● Brief
If a line of the data below holds the string "Název", copy it.

● Excerpted records
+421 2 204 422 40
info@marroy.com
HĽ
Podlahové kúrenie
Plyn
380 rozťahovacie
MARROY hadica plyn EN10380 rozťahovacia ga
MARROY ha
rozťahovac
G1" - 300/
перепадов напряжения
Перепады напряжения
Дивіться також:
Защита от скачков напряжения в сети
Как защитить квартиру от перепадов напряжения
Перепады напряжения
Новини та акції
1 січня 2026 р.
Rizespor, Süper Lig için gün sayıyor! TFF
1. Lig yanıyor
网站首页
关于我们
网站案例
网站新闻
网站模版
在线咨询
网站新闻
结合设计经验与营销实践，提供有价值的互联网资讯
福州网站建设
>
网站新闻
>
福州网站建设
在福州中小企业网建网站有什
* * *
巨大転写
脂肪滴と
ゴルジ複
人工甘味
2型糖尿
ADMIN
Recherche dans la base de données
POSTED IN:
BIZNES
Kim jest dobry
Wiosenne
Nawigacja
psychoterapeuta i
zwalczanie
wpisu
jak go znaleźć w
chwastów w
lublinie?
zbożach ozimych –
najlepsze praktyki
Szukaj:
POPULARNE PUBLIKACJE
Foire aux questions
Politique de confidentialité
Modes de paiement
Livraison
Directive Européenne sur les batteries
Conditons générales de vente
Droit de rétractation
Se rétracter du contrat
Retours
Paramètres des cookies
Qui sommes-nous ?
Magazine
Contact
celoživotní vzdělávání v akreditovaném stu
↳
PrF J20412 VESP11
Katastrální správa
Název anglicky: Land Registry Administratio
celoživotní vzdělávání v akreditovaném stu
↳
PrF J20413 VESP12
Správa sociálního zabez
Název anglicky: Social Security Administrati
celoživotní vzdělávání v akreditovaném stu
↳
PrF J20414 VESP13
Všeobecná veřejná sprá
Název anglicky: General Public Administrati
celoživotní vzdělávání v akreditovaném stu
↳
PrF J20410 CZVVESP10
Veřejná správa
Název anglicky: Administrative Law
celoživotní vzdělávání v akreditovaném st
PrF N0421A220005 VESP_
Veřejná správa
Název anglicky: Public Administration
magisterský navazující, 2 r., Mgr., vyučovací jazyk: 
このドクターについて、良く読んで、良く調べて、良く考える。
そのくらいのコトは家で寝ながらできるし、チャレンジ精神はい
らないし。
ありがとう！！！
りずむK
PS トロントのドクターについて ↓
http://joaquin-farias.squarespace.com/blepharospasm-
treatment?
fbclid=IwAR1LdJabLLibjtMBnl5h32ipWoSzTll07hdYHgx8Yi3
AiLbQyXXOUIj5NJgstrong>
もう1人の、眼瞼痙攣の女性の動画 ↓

● Reply to the exercise
Název anglicky: Land Registry Administratio
Název anglicky: Social Security Administrati
Název anglicky: General Public Administrati
Název anglicky: Administrative Law
Název anglicky: Public Administration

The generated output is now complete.